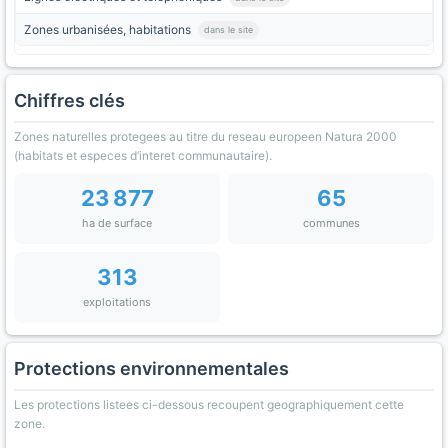
Zones urbanisées, habitations
dans le site
Chiffres clés
Zones naturelles protegees au titre du reseau europeen Natura 2000
(habitats et especes d’interet communautaire).
23 877
65
ha de surface
communes
313
exploitations
Protections environnementales
Les protections listees ci-dessous recoupent geographiquement cette
zone.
________________________
WRITTEN TASK. Reproduce verbatim everything from the beginning of the items down to the line containing "Protections environnementales", inclusive, and leave the pictures out of your answer.

TASK ANSWER.
Zones urbanisées, habitations
dans le site
Chiffres clés
Zones naturelles protegees au titre du reseau europeen Natura 2000
(habitats et especes d’interet communautaire).
23 877
65
ha de surface
communes
313
exploitations
Protections environnementales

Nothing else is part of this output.